L'Obs
24 mois de prison, dont neuf mois ferme. C'est la sanction à laquelle ont été condamnés huit anciens salariés de l'usine Goodyear d'Amiens, pour la "séquestration" de membres de leur direction.Une pétition lancée en soutien de ces salariés a déjà recueilli plus de 120.000 signatures, dont celle d'Henri Sterdyniak, co-animateur des Economistes Atterrés. Il demande leur acquittement.
Depuis quelques années, en France comme dans la plupart des pays développés, le patronat mène avec agressivité la lutte des classes.
Maintenant qu’il a la possibilité de mettre en concurrence les travailleurs du monde entier, de choisir entre salariés français, irlandais, roumains ou chinois, il peut s’attaquer aux acquis sociaux, au niveau des salaires et des cotisations, au droit du travail. Il peut jouer du chantage : "Acceptez mes conditions ou je vais produire ailleurs".
La détresse économique
Une partie importante des entreprises n’ont plus le souci de la cohésion nationale ou locale comme elles n’ont plus le souci de maintenir et de développer la compétence et la capacité de travail de leurs salariés, leur attachement à l’entreprise.
Elles veulent une main d’œuvre jetable à merci, des intérimaires, des sous-traitants, des travailleurs détachés. Elles ne veulent plus être contraintes par le Code du travail, par des contrats de travail (ni même par des normes sanitaires ou écologiques).
Elles veulent aussi des cadres dirigeants, sans état d’âme, soucieux uniquement de produire de la valeur pour les actionnaires, qui les récompensent par des rémunérations indécentes.
Globalement, cette stratégie nous entraîne dans la détresse économique (pas de croissance solide sans salariés stables et bien payés), dans l’incertitude sociale, dans l’instabilité financière, dans la catastrophe écologique.
Le combat difficile des syndicalistes
Ainsi, le combat des syndicalistes pour maintenir et développer l’emploi et la production en France, pour des emplois stables et correctement rémunérés, nous concerne tous.

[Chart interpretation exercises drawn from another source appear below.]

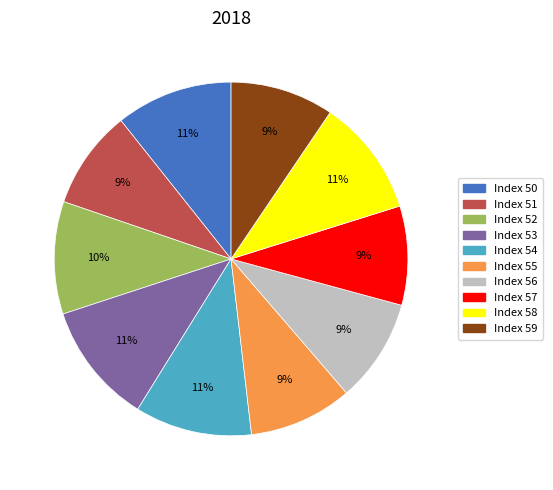

Is there a majority slice in this chart?

No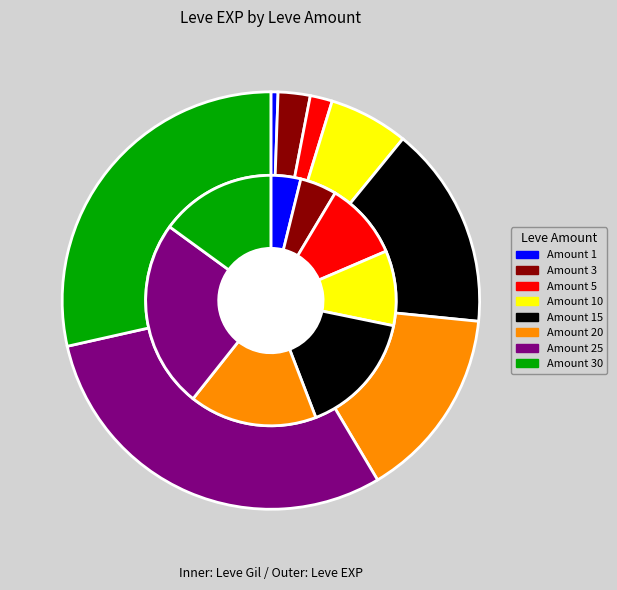

Which slice is the smallest?

1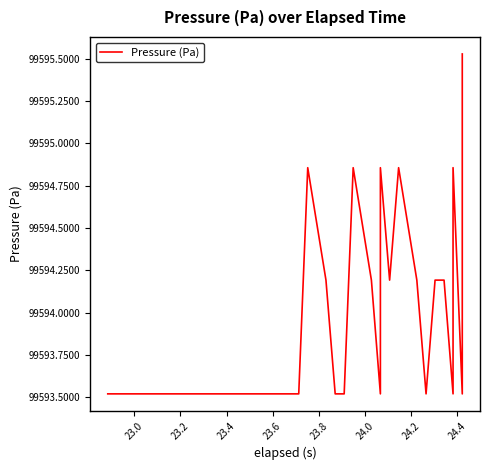

Is it true that the value at 23.4 is 30453.3?

False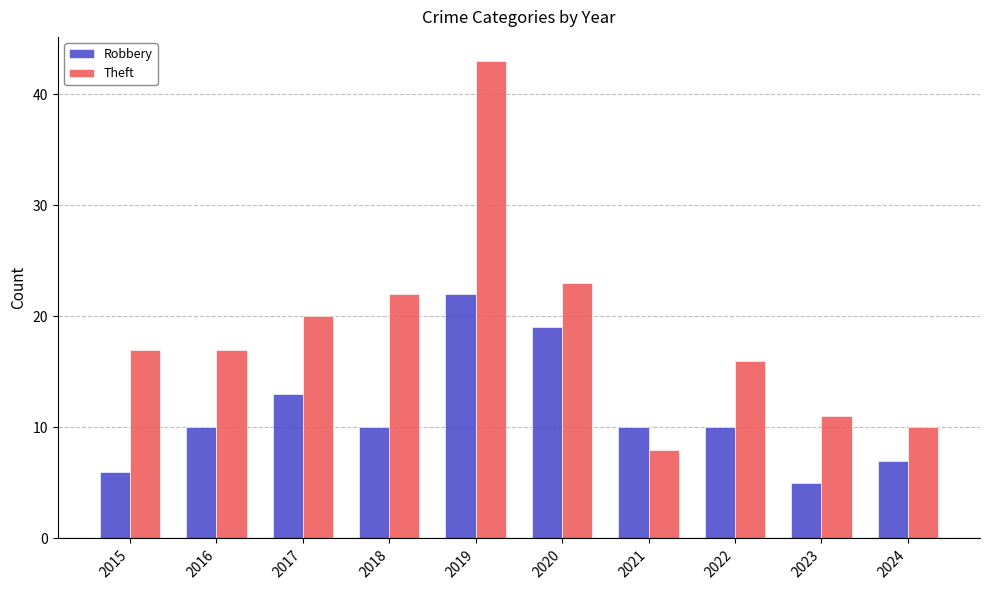

What is the total value across all series at 2018?

32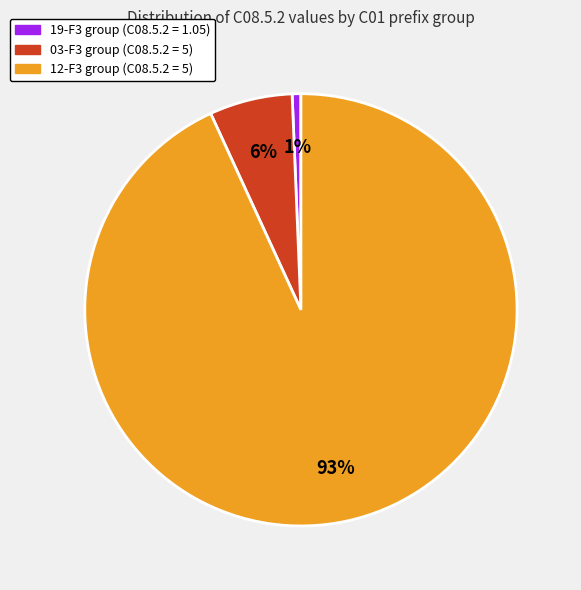

How many slices are in this pie chart?

3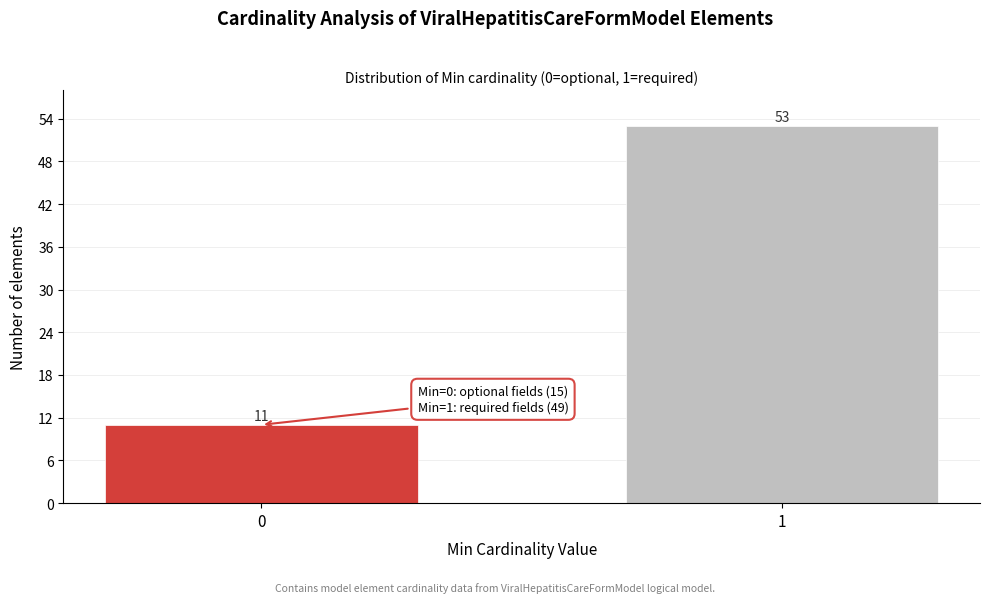

Reading left to right, what are all the values shown in this chart?

0=11	1=53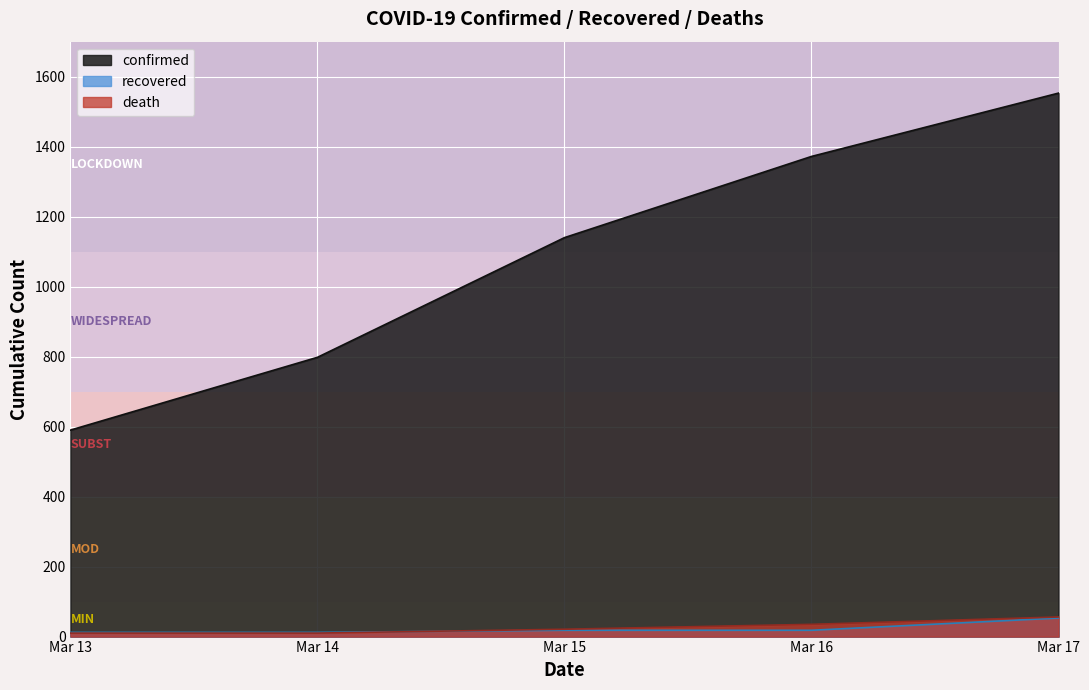

The confirmed series shows 1553 at Mar 17. True or false?

True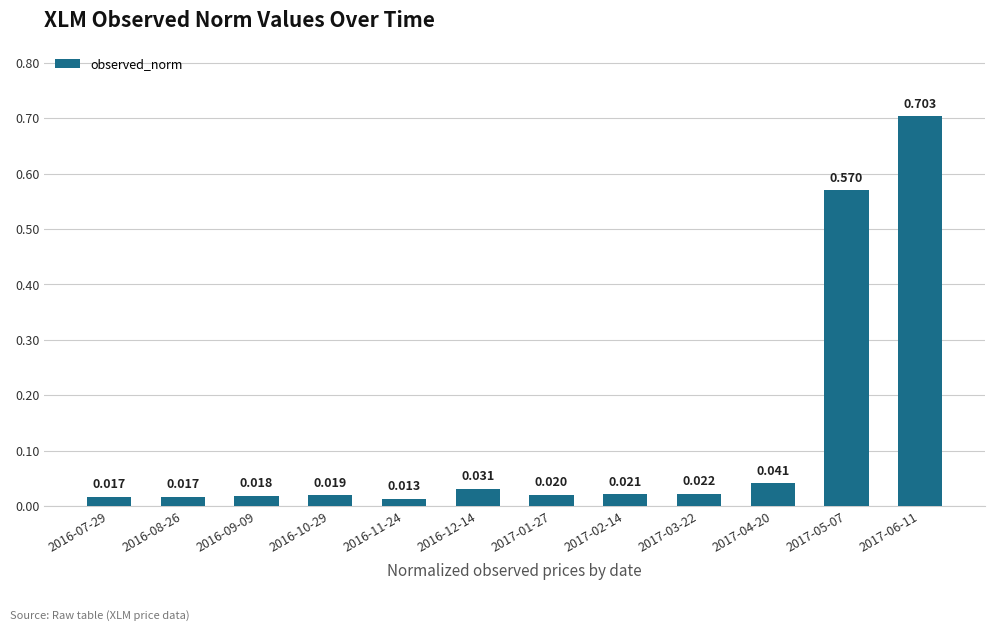

Where is the data nearest to the value 0?

2016-11-24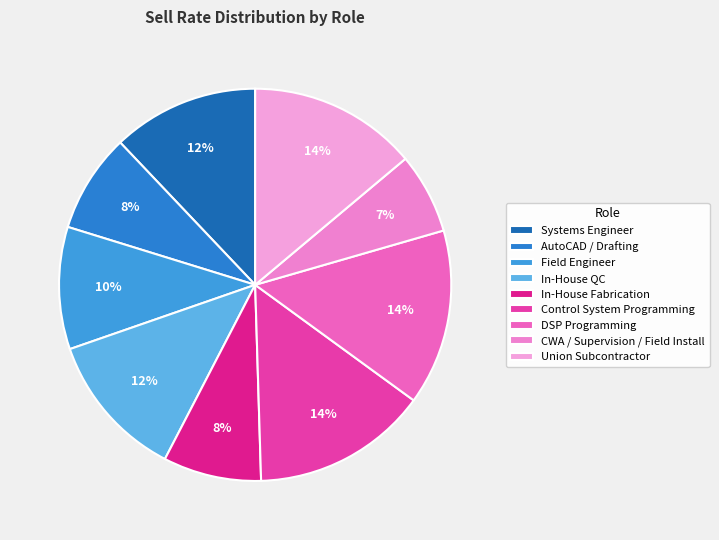

Is there a majority slice in this chart?

No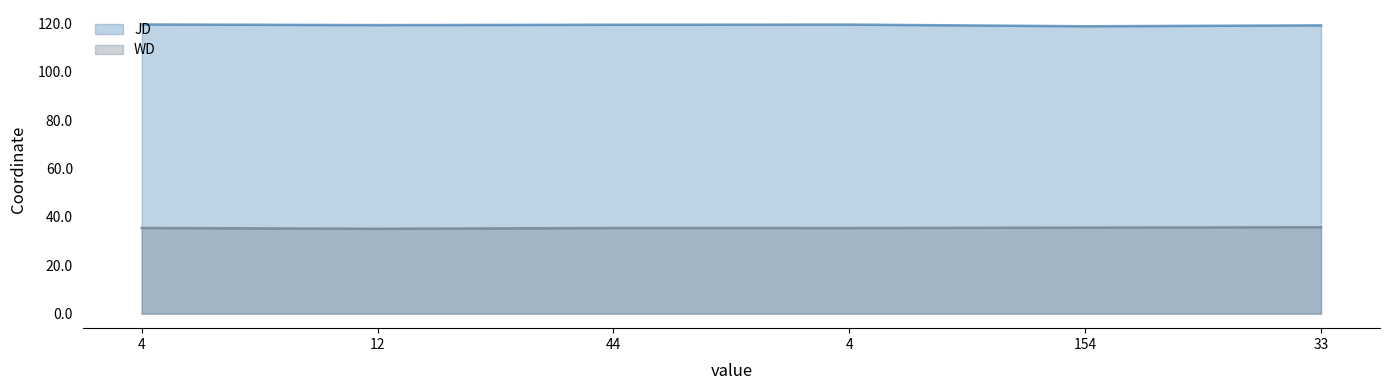

Where is JD nearest to the value 119?

154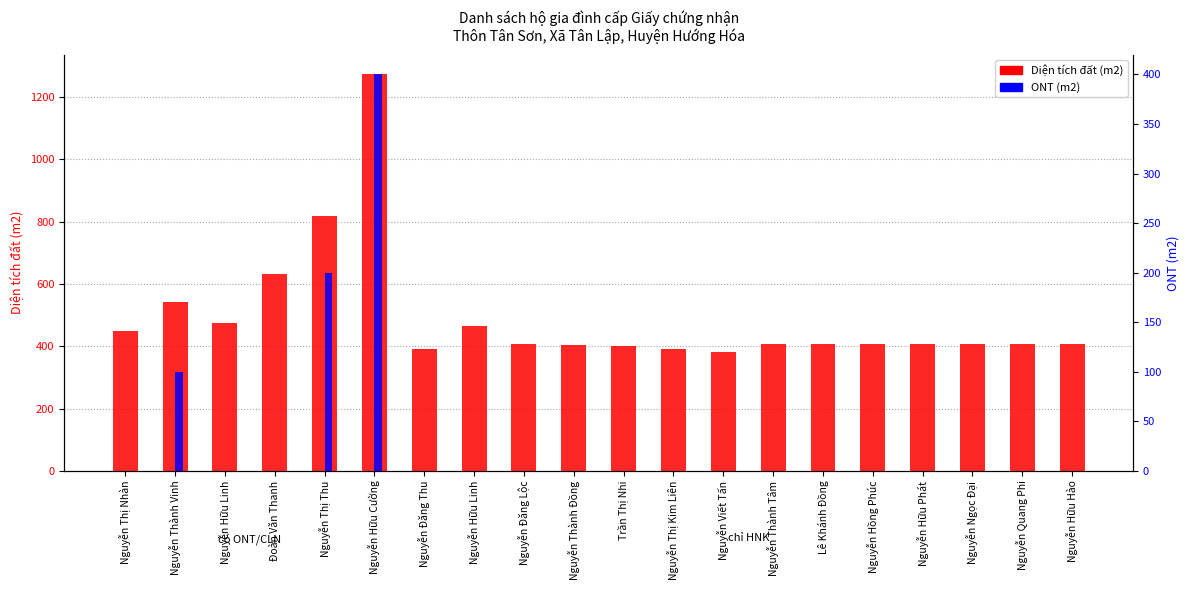

Reading left to right, extract all data points from this chart.

Diện tích đất (m2): 449	543	473	631	818	1272	390	465	408	405	400	390	380	408	408	406	408	408	408	407
ONT (m2): 0	100	0	0	200	400	0	0	0	0	0	0	0	0	0	0	0	0	0	0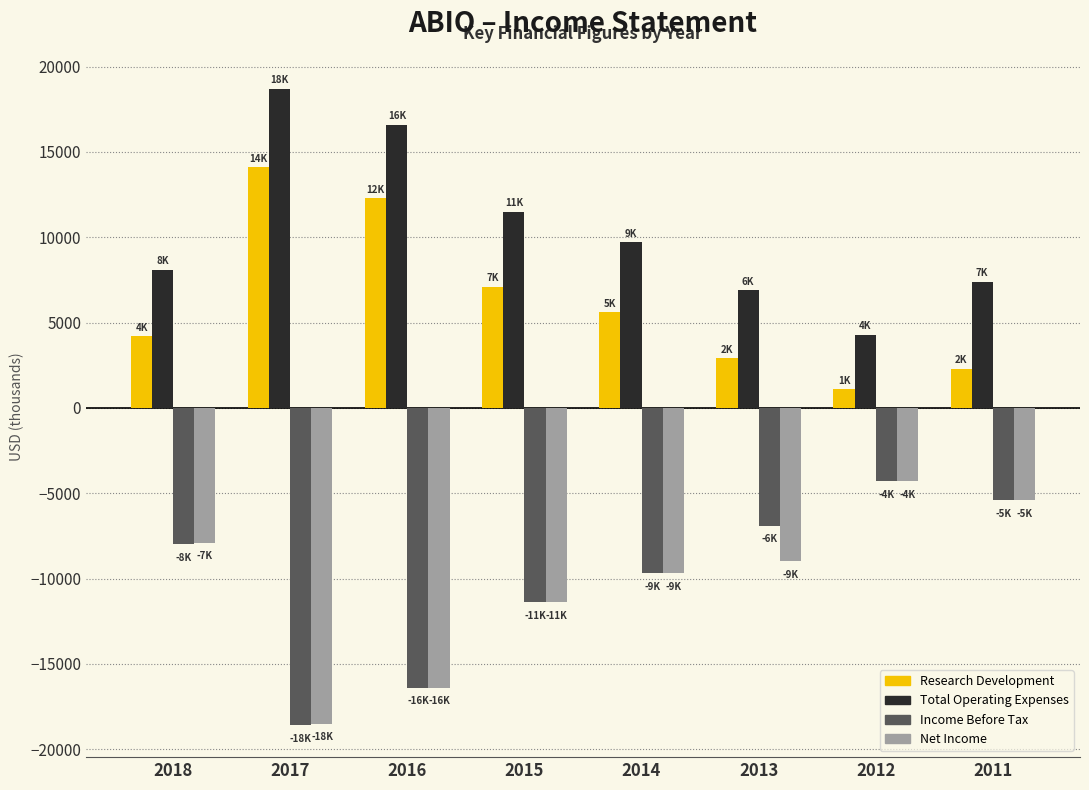

Does the chart contain any negative values?

Yes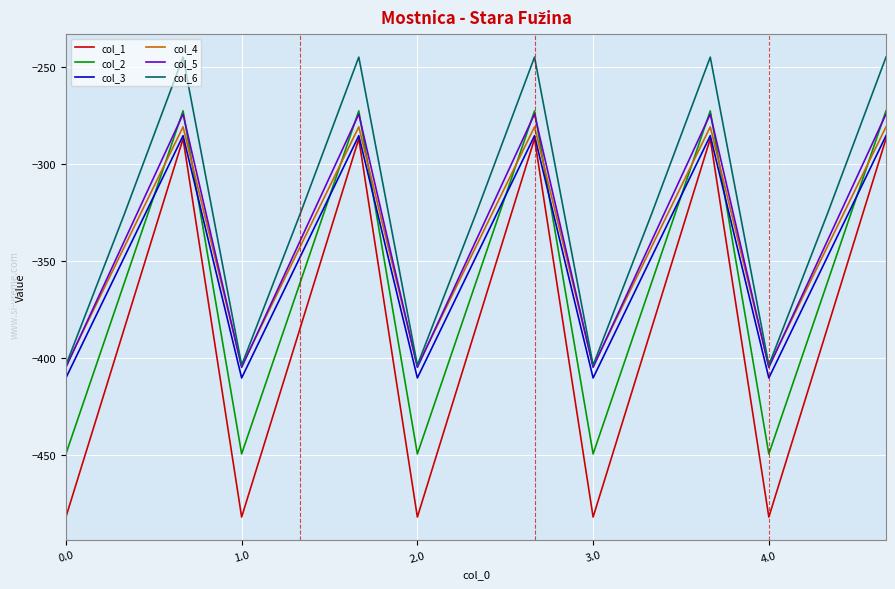

Which series has the largest range (max minus min)?

col_1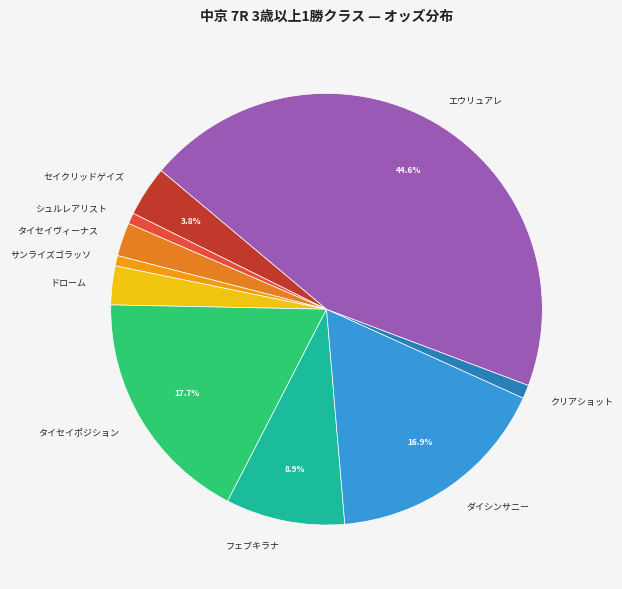

Combined, do ダイシンサニー and エウリュアレ account for over 50%?

Yes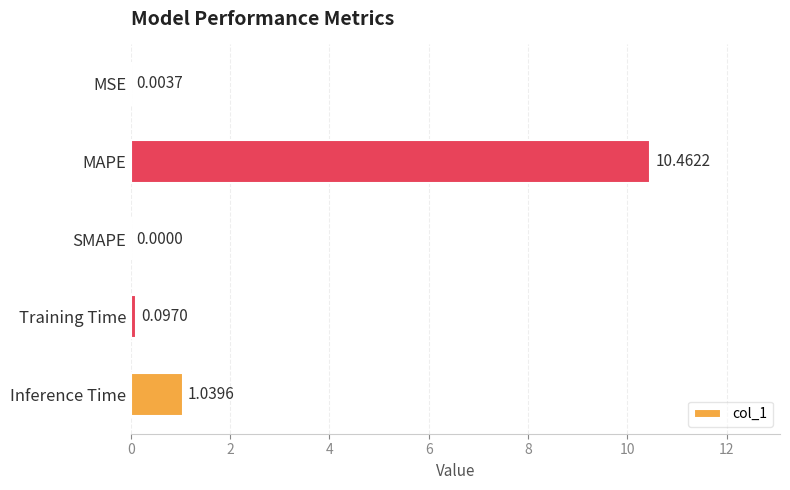

What is the sum of the values at MAPE and SMAPE?

10.5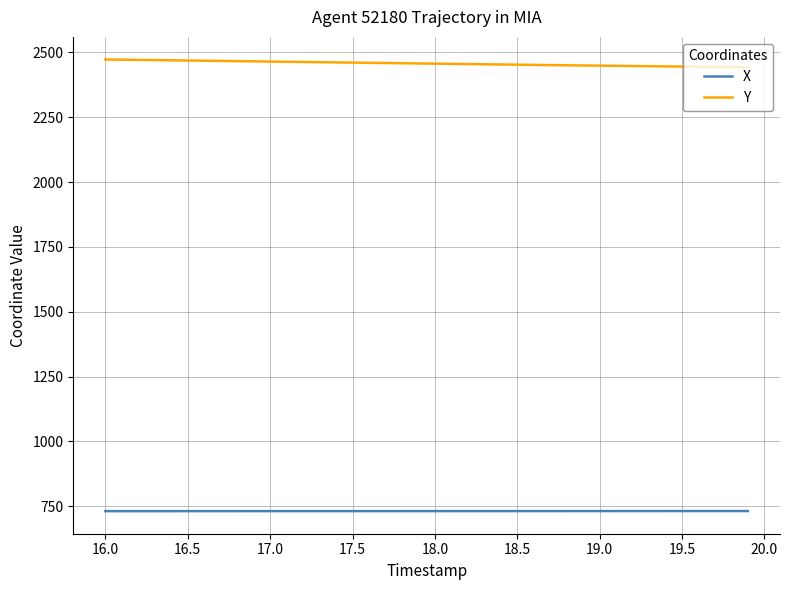

True or false: Y and X cross at least once.

False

C’est un combat difficile, face à la campagne incessante du patronat, qui proclame que la baisse des salaires et la fin des droits sociaux sont la seule façon de sauver l’emploi, que lui seul est compétent pour conduire les entreprises et même la société, qu’il faut remplacer le droit du travail par des règles définies dans chaque entreprise, que donner aux chefs d’entreprises le droit de licencier à leur guise est nécessaire pour qu’ils consentent à embaucher.
Face aussi aux pressions dans beaucoup d’entreprises où être syndiqué signifie souvent augmenter fortement ses risques de licenciement (dont les conséquences sont tragiques en situation de chômage de masse) et renoncer à toute perspective de promotion.
La justice de la République
Ce combat syndical, si décrié aujourd'hui par la presse soumise au patronat, celui pourtant qui a construit la Sécurité sociale et permis les Trente Glorieuses, passe par l’information et la mobilisation des salariés, passe par la grève parfois, passe par des manifestations plus fortes, plus rarement quand les salariés sont à bout, en face de dirigeants (proches ou lointains) indifférents à leur sort, heureux d’avoir trouvé un moyen de produire moins cher en produisant ailleurs.
Augmenter les profits des actionnaires, est-ce vraiment le seul critère qui vaille quand ces choix brisent la vie de salariés attachés à leur entreprise et paupérisent toute une région ?
Non, il ne faut pas laisser les classes dirigeantes, celles qui ont choisi de trahir les intérêts des ouvriers et des classes populaires au nom de la mondialisation et de la liberté des affaires, utiliser la justice de la République pour intimider les syndicalistes, pour affaiblir encore la capacité des travailleurs à résister aux dickats du patronat.
Les syndicalistes de Goodyear doivent être acquittés.